The salient features of the amendment include the insertion of clause 5C.11.01 which sets out the requirements a scheme must satisfy to be excluded from the definition of an MIS. The requirements include that the dominant purpose of the scheme is for each of its members to seek remedies to which they may be legally entitled (clause 5C.11.01(b)(i)) and that the Funder may provide funds under a “no win no fee” arrangement (clause 5C.11.01(v)).

The amendments also impose requirements on Funders aimed at ensuring that conflicts of interest between members, lawyers and Funders are appropriately managed. Such measures include reviews and monitoring of potential conflicts, and disclosure requirements. The formal regulation of potential conflicts is an important aspect of the amendments given the inherently different interests of Funders and those to whom financial support is being provided. If a Funder is found not to have adequate arrangements in place for managing conflicts it can be fined 50 penalty units or $5500.

Prior to this amendment, a majority of the Full Court of the Federal Court of Australia had held that Funding Arrangements qualified as an MIS under the Act in the decision of Brookfield Multiplex Limited v International Litigation Funding Partners Pte Ltd (2009) 180 FCR 11. This decision provided obstacles to Funders as it required funding arrangements with more than 20 participants to be registered and comply with section 601ED the Act. A further barrier to Funders was imposed by the case of International Litigation Partners Pte Ltd v Chameleon Mining NL and Anor (2011) 276 ALR 138, which held that Funding Arrangements also required an Australian Financial Services Licence. Further discussion of the Chameleon decision can be found in our March 2012 Insurance Update.

There has been some considerable debate over the extent to which litigation funding does actually advance the objective of justice in practice. The amendments have been criticised by the broader business community, drawing the ire of the Australian Institute of Company Directors (AICD), who have been advocating for tighter regulation of litigation funders.
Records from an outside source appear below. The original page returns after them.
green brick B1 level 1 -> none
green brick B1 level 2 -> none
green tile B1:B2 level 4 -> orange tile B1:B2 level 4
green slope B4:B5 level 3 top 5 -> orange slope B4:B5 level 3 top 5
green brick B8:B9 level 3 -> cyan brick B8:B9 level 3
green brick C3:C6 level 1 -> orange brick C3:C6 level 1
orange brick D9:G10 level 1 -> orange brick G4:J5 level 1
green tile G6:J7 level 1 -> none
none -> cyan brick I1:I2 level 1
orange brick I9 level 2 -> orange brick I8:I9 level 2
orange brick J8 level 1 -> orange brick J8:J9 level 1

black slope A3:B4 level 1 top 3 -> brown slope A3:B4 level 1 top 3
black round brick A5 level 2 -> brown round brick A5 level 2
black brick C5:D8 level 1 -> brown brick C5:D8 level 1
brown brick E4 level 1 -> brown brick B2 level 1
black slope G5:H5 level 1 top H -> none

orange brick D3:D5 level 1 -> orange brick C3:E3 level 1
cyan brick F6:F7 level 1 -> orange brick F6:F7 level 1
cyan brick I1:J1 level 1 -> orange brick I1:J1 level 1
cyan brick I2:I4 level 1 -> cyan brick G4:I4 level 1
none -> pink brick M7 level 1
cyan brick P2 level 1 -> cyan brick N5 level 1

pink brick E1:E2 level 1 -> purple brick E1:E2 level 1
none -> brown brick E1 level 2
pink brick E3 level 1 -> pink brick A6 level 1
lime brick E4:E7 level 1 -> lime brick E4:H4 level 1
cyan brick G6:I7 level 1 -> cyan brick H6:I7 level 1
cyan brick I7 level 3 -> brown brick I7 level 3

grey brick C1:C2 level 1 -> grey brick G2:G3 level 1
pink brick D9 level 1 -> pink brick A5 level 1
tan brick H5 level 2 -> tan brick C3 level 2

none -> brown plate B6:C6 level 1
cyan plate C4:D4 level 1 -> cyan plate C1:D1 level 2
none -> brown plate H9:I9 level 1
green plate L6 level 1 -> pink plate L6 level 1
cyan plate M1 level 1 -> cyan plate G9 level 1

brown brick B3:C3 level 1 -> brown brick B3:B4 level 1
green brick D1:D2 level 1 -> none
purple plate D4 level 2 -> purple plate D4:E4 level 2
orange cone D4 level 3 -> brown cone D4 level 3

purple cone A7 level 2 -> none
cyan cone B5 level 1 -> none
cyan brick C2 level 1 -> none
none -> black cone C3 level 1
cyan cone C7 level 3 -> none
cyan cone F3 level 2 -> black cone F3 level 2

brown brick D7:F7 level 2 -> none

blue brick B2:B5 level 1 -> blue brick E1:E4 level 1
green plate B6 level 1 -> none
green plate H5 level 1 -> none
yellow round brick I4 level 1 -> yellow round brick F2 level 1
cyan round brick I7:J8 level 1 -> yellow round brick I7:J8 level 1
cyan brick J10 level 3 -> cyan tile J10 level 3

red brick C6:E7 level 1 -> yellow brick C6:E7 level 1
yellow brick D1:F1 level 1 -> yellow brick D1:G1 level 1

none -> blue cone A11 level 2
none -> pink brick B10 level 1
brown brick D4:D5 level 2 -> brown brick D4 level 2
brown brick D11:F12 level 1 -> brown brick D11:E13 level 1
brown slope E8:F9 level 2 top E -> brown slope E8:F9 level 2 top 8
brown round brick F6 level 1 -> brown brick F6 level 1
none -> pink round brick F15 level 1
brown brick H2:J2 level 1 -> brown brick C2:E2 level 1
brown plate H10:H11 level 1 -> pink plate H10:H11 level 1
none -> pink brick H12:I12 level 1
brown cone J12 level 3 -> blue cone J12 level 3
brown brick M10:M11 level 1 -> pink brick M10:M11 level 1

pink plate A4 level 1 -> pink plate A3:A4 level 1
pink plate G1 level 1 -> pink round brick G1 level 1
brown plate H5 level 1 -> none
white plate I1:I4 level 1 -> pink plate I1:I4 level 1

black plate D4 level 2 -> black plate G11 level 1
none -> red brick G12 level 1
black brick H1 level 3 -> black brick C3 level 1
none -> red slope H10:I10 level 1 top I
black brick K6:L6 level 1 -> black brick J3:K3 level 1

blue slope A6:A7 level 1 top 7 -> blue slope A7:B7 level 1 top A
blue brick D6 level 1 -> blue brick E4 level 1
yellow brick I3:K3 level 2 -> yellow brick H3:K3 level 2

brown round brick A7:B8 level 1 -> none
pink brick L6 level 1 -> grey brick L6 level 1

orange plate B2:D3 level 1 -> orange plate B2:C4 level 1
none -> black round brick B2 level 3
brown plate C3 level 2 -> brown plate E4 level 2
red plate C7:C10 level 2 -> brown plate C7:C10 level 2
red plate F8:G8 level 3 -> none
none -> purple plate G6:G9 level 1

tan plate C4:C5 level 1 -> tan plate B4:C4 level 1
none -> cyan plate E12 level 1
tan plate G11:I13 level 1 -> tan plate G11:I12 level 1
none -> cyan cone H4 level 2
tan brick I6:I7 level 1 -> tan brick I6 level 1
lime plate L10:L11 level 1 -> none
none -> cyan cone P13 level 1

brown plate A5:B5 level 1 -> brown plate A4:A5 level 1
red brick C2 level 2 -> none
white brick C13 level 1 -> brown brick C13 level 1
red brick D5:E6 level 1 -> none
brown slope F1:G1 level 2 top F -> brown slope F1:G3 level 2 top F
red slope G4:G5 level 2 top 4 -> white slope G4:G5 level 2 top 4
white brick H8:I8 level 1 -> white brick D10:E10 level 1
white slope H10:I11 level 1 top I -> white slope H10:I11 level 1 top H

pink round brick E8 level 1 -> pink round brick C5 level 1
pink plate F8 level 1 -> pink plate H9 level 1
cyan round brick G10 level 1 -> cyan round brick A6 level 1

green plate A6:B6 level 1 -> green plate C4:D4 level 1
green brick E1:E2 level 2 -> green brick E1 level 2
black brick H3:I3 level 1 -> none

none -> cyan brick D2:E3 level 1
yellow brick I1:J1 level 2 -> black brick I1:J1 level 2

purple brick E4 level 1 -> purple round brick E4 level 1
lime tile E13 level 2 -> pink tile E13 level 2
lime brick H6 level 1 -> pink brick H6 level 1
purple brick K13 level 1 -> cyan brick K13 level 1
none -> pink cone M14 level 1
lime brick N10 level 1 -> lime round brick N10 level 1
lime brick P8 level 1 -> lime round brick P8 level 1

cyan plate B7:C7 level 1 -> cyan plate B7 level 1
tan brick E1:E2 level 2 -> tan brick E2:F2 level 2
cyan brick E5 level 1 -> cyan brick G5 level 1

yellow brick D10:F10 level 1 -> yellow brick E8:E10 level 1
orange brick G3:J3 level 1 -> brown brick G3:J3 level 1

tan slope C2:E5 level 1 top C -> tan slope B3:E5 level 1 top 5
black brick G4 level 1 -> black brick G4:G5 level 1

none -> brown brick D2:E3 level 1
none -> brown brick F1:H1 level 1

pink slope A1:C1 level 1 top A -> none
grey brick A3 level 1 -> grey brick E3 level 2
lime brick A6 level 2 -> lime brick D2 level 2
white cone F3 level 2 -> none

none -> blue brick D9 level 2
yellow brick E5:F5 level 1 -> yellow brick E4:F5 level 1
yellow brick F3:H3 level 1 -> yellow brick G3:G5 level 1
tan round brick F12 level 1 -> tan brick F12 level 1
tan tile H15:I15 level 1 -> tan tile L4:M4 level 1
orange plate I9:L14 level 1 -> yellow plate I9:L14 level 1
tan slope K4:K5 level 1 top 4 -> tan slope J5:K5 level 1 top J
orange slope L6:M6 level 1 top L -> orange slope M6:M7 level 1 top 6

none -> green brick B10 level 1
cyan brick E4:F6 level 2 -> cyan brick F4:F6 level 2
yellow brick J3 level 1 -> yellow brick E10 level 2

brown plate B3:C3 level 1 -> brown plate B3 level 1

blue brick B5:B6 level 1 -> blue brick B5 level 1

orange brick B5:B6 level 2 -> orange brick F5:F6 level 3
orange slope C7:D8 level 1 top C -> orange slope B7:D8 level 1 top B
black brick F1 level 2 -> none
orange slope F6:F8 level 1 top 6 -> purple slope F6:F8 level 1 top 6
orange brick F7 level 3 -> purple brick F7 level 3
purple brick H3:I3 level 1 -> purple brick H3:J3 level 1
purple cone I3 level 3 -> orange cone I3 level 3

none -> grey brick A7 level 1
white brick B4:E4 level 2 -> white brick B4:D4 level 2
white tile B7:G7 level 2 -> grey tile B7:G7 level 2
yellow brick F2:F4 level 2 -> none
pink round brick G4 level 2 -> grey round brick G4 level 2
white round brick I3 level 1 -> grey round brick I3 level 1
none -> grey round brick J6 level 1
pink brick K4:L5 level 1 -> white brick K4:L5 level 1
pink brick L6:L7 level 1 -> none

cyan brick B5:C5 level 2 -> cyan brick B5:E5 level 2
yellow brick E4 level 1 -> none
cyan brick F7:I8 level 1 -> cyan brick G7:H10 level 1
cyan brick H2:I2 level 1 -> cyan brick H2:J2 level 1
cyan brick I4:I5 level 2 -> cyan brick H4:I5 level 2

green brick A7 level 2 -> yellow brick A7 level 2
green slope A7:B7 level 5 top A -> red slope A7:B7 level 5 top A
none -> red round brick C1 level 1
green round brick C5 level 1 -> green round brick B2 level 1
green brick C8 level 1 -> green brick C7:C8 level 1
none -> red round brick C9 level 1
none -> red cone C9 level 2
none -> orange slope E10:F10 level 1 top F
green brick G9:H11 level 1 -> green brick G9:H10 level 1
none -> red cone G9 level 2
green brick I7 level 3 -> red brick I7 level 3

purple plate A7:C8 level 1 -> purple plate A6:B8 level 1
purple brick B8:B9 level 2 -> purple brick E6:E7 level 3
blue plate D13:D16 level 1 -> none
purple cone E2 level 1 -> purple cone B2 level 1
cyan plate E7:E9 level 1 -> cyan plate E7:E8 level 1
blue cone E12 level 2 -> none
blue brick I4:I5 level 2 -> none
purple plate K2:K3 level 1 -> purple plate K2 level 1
The AICD’s Chief Executive, John Colvin, has said that he regards these amendments as an undesirable tipping of the balance towards plaintiffs, as they perpetuate a “vulture” business model which “preys on companies in distress” and increases the costs and burdens of doing business in Australia. The Federal Government has indicated that it plans to conduct a second, more informal review as to how Funders should be regulated, and will be inviting submissions from stakeholders.

There is no question that these amendments, by removing administrative burdens on Funders, continue to demonstrate that Australia is a fertile field for class actions supported by litigation funding.